Ballarat Mayor, Cr Samantha McIntosh says fast, efficient rail links to Melbourne and other regional Victorian cities and centres are essential keys to Ballarat’s continued growth and viability. “Ballarat is growing at around 2 per cent each year; we know thousands of people commute from Ballarat to Melbourne for work each day and that number is escalating as our population increases. It’s vital that these workers have reliable transport. We are catering for our population growth via our Ballarat West Growth area; we need to ensure our rail infrastructure can keep up with growing demand from those who wish to enjoy the benefits of a Ballarat lifestyle whilst still working in the metropolitan area.” The report outlines a three-stage approach to future development ensuring the BallaratMelbourne rail corridor is better able to meet rapidly escalating demand for services between Ballarat, Melbourne and the western suburbs.
It has an ultimate ambition of peak frequency Ballarat to Melbourne services every 15 minutes and journey times of 70 minutes (stopping) and 60 minutes for express services. It also details the infrastructure and actions needed to connect Ballarat by rail with Ararat (six return services daily), Stawell and Horsham (three return services daily) to the west, and Geelong to the east (hourly service).

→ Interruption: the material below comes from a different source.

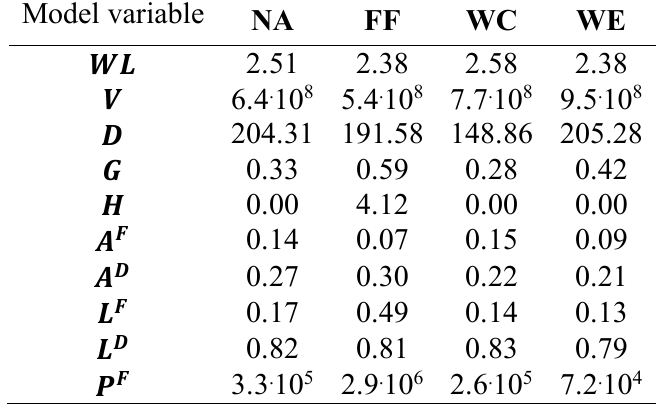
Table A5. Average values of different model variables obtained for the synthetic experiment additional scenario #4 with dam construction and four water management strategies (NA: No Actions; FF: Fighting Floods; WC: Water Conservation; WE: Water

“We are developing a Ballarat Intermodal Freight Hub within the Ballarat West Employment Zone, adjacent to the Ballarat – Ararat rail line. This facility will improve the business competitiveness of the region, with the agricultural sector being a major beneficiary. Improved rail services in our region will enable us to take freight off the roads and onto rail, reducing overall transport costs significantly”. “Ballarat is positioned as the Gateway to Western Victoria, a region of around 400,000 people. It provides many of the services, connections and economic drivers to support the region. Improved rail connectivity across the Western Region is a critical part of the infrastructure needed to ensure the region can continue to grow”, Cr McIntosh said. The Rail Futures Institute is an independent non-partisan think tank which campaigns for cost-effective rail as a solution for public transport and freight problems. The group’s work is underpinned by commercial, economic and social considerations and undertaken by engineers, economists and rail professionals. “This is the next stage in an ongoing discussion with government about how the rail network – in particular the Ballarat-Melbourne rail corridor can keep pace with a demand that has already outstripped capacity”, Cr McIntosh said. “With its recent commitment to upgrades to the Ballarat Railway Station Precinct the State Government has recognised the urgent need to build infrastructure which facilitates the fast, efficient movement of commuters in regional cities. This Council will continue to work with other Council’s along these rail corridors and with the State Government to ensure these upgrades are delivered as proposed”, Cr McIntosh said. Key recommendations for 2016 -2021: Larger trains; minimum train size to be increased from six to eight carriages, adding an additional 160+ seats per service. Aim is to curtail unacceptable over-crowding on some services (2016-2021) Or Build a separate standard gauge rail line between Warrenheip and Ballarat East providing a bypass for passenger trains of slow moving freight trains on the steep gradient between Ballarat and Warrenheip. (2016-2021) Key Recommendations for 2022-2026:
Construct a new ‘Parkway’ station at Warrenheip with potential to accommodate 1000+ cars and a high-quality bus interchange Electrification of the line from Melbourne to Melton or Bacchus Marsh and removal of some level crossings; will allow Ballarat trains to achiever faster trip times by running express between Sunshine and Ballan, will increase capacity, reduce conflicts and delays on the line Expand commuter car parking capacity and improve cycling facilities and feeder bus services to stations to reduce car dependency
Key Recommendations 2027-2031:
Quadruplication of the line between Caroline Springs and Melton to overcome congestion at Bacchus Marsh-Melton which will inhibit passage of Ballarat express services. Bypass of Bacchus Marsh to reduce train times between Ballarat and Melbourne to 60 minutes.